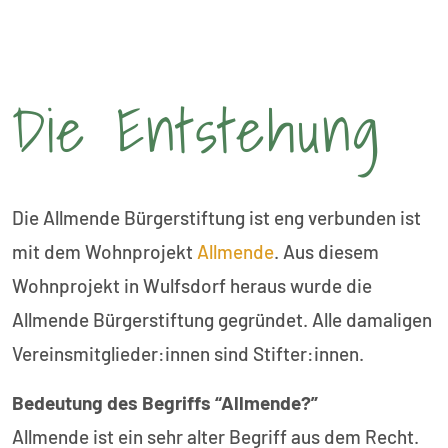
Die Entstehung
Die Allmende Bürgerstiftung ist eng verbunden ist
mit dem Wohnprojekt
Allmende
. Aus diesem
Wohnprojekt in Wulfsdorf heraus wurde die
Allmende Bürgerstiftung gegründet. Alle damaligen
Vereinsmitglieder:innen sind Stifter:innen.
Bedeutung des Begriffs “Allmende?”
Allmende ist ein sehr alter Begriff aus dem Recht.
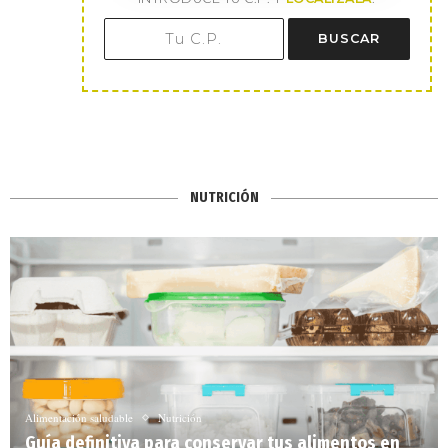
BUSCAR
NUTRICIÓN
Alimentación saludable
Nutrición
Guía definitiva para conservar tus alimentos en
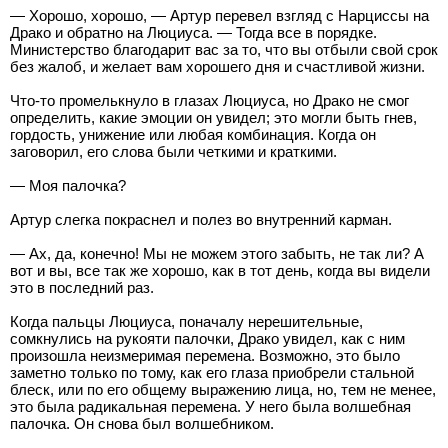
— Хорошо, хорошо, — Артур перевел взгляд с Нарциссы на
Драко и обратно на Люциуса. — Тогда все в порядке.
Министерство благодарит вас за то, что вы отбыли свой срок
без жалоб, и желает вам хорошего дня и счастливой жизни.
Что-то промелькнуло в глазах Люциуса, но Драко не смог
определить, какие эмоции он увидел; это могли быть гнев,
гордость, унижение или любая комбинация. Когда он
заговорил, его слова были четкими и краткими.
— Моя палочка?
Артур слегка покраснел и полез во внутренний карман.
— Ах, да, конечно! Мы не можем этого забыть, не так ли? А
вот и вы, все так же хорошо, как в тот день, когда вы видели
это в последний раз.
Когда пальцы Люциуса, поначалу нерешительные,
сомкнулись на рукояти палочки, Драко увидел, как с ним
произошла неизмеримая перемена. Возможно, это было
заметно только по тому, как его глаза приобрели стальной
блеск, или по его общему выражению лица, но, тем не менее,
это была радикальная перемена. У него была волшебная
палочка. Он снова был волшебником.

» **EXERCISE REQUIREMENTS**: Rewrite the lines as a JSON list of strings, one string per line and no blank lines, starting at the line that contains "с Нарциссы на" and ending at the last line of the rows.

» **PROBLEM SOLUTION**:
[
  "— Хорошо, хорошо, — Артур перевел взгляд с Нарциссы на",
  "Драко и обратно на Люциуса. — Тогда все в порядке.",
  "Министерство благодарит вас за то, что вы отбыли свой срок",
  "без жалоб, и желает вам хорошего дня и счастливой жизни.",
  "Что-то промелькнуло в глазах Люциуса, но Драко не смог",
  "определить, какие эмоции он увидел; это могли быть гнев,",
  "гордость, унижение или любая комбинация. Когда он",
  "заговорил, его слова были четкими и краткими.",
  "— Моя палочка?",
  "Артур слегка покраснел и полез во внутренний карман.",
  "— Ах, да, конечно! Мы не можем этого забыть, не так ли? А",
  "вот и вы, все так же хорошо, как в тот день, когда вы видели",
  "это в последний раз.",
  "Когда пальцы Люциуса, поначалу нерешительные,",
  "сомкнулись на рукояти палочки, Драко увидел, как с ним",
  "произошла неизмеримая перемена. Возможно, это было",
  "заметно только по тому, как его глаза приобрели стальной",
  "блеск, или по его общему выражению лица, но, тем не менее,",
  "это была радикальная перемена. У него была волшебная",
  "палочка. Он снова был волшебником."
]